Chattanooga updates parks, popular public requests include botanical garden, more communication

City concludes six-month public input period for city parks plan

Staff photo by Olivia Ross / Holes are filled where a fence once stood at Riverview Park on Monday.

Residents of neighborhoods throughout Chattanooga may have noticed recent changes to their local parks such as new benches, playgrounds and barbecue grills, a result of $500,000 in funds freed up through "lean operations" and "one-time staff vacancies," according to a news release.

New playgrounds were added at about a half-dozen parks including Francis B. Wyatt park in North Chattanooga and Harris-Johnson Park on the Southside. Another new playground is under construction at Ted Bryant Park on East 10th Street and could be complete as soon as this week, according to Brian Smith, director of marketing and communication for the city's Parks and Outdoors Department.

A change to one neighborhood park turned out to be unwelcome to some users, and now the city is holding a Park Spark event to gather feedback before proceeding with further changes.

Several neighbors have expressed concern about the removal of a portion of the chain link fence that has enclosed Riverview Park for decades.
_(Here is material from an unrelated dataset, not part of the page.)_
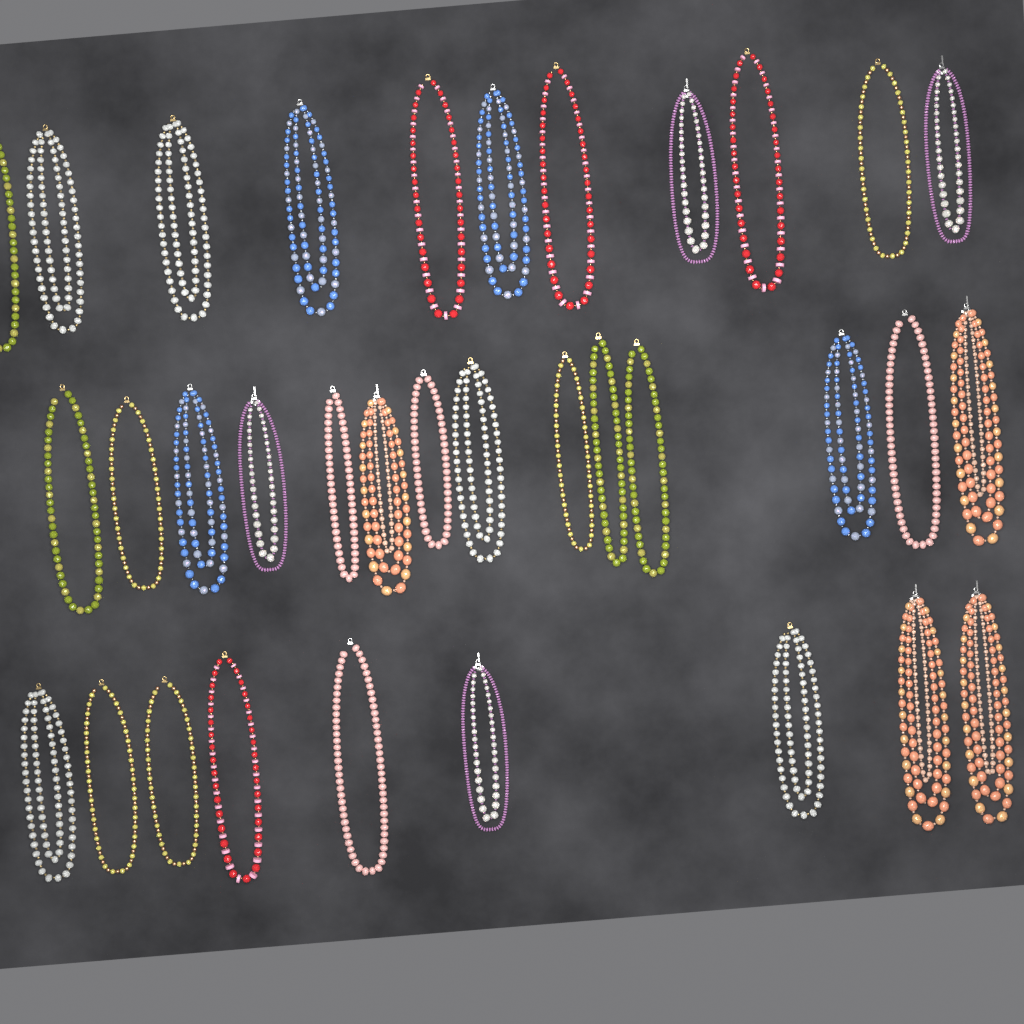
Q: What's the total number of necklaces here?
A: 34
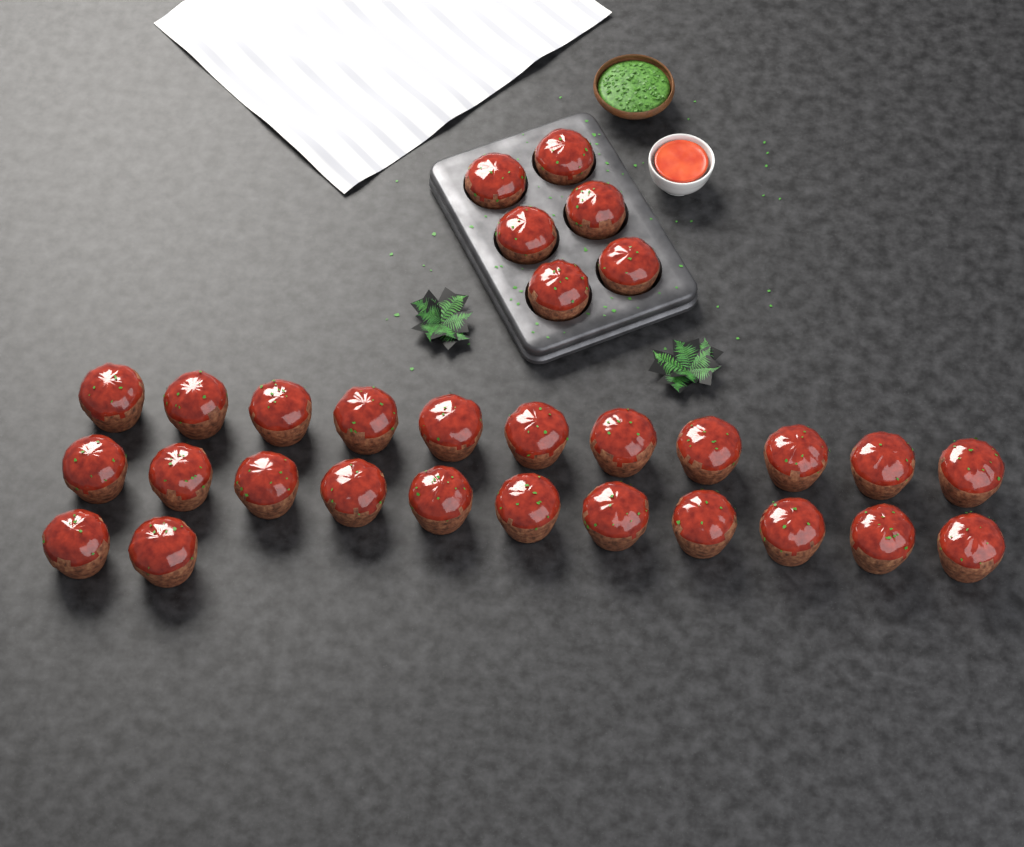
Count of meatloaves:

They say the fencing prevents young children from running into traffic and expressed confusion about why the fencing was removed without any notice.
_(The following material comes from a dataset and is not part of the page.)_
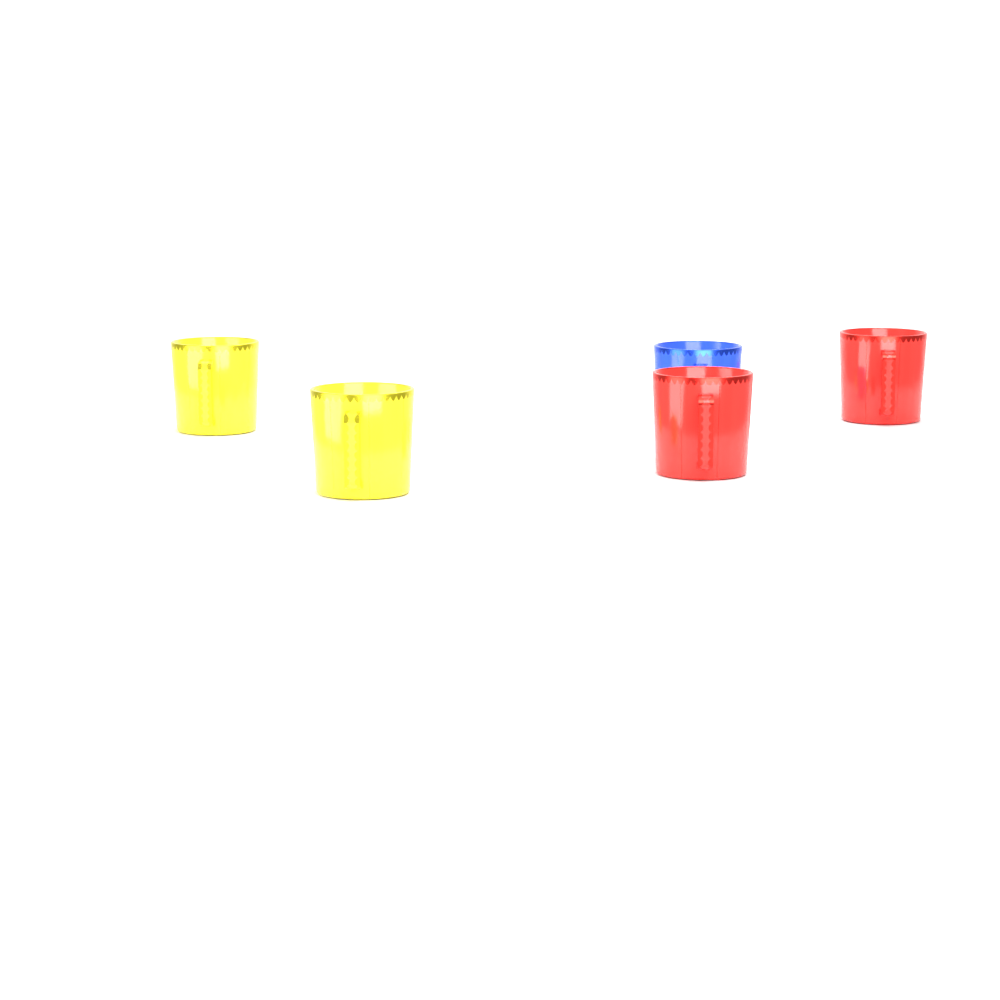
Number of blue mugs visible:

Jenny Hill, who represents the area on the City Council, said by text message that constituents have reached out to her with concerns about the fence removal.
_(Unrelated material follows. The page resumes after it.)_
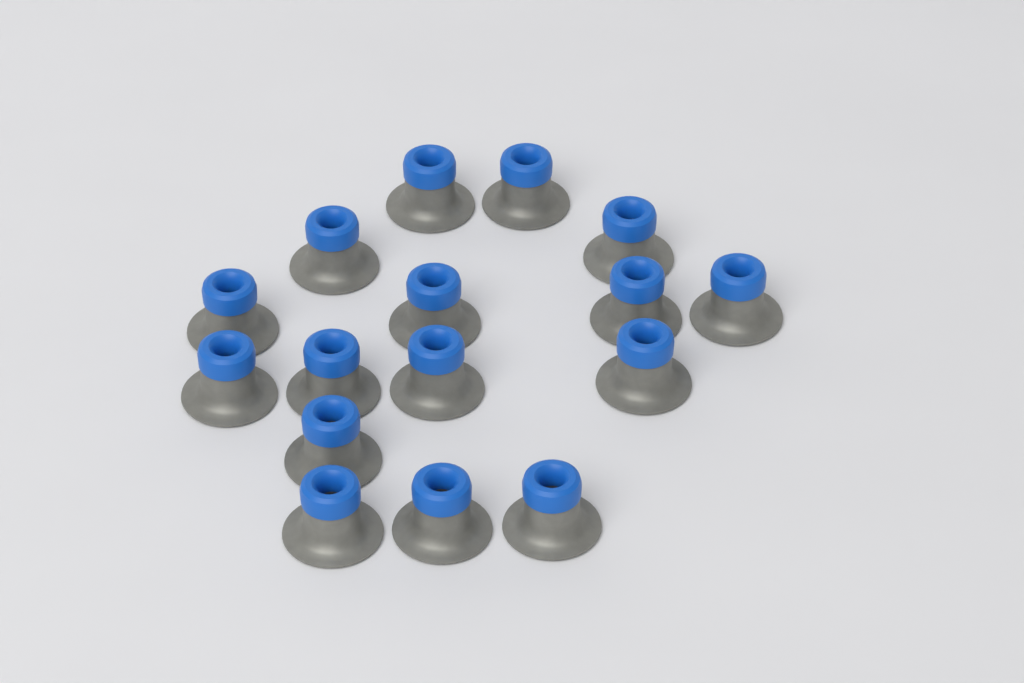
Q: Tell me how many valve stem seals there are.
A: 16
Anyone interested in giving their feedback about Riverview Park changes or the city's master parks plan may attend the Park Spark event from 3-6 p.m. Friday at Riverview Park.

Similar events have been held at nearly a dozen parks in different areas of the city, such as Avondale and Eastdale, to engage the public over the past several months as part of the six-month period of public input for the city's new master parks plan, Smith said in a phone interview.

Along with giving communities a chance to gather and participate in family-friendly activities, the events are also an opportunity for park officials to ask members of the community about improvements they want to see in their parks and events they would like to attend, such as concerts or movie nights.

"It's just kind of getting into the neighborhood and talking to the people that utilize the park the most," Smith said.

When former New York City parks commissioner Mitchell Silver visited the city last week, he offered some ideas as to how to open up some of Chattanooga's parks and take down existing fencing where applicable, Smith said.

(READ MORE: Chattanooga is one of six U.S. cities chosen for Parks Equity Accelerator Program)

In the case of Riverview Park, Smith said there is an opportunity to redesign the fence or use landscaping as a barrier instead of fencing to improve the park's appearance.

"It's one of our oldest parks, and the chain link fence that was there could use a little maintenance, so now we're looking at a better way to put up a barrier," Smith said, adding that potential redesigns could include a rope-type fence or the addition of benches on the inside and outside of the park.

"We know that's a high-traffic area, and we want to make sure ... everyone that visits the park is safe, but there may be more aesthetically pleasing ways that we can design that. We want the public to give us some ideas, and then maybe we can come back with a plan here soon and put something up that the neighborhood will really enjoy."

The public has until Friday to submit responses to the city's second online parks survey, which Smith said is a deeper dive into the topics people brought up in the first online survey and in public meetings that began this summer.

Officials were "pleasantly surprised" that 70% of respondents to the first survey said they love their parks, he said. More connectivity between parks is something many said they wanted in the form of greenways and protected natural areas, and people also expressed a desire for more outdoor programming at parks and community centers.

The second survey attempts to gather more detailed information on that previous feedback, such as how people want to get to their parks and how the city can provide more connectivity to parks while maintaining safety.

The No. 1 request received through the survey was for a botanical garden, Smith said.

"As far as creating a full-fledged botanical garden like Atlanta or Huntsville, we're not there yet, but you never know," Smith said, when asked if the city is considering the addition of a botanical garden.

The Parks Department will compile all the data from the surveys and public meetings and will present a plan to the City Council and for the mayor's approval in the spring, he said.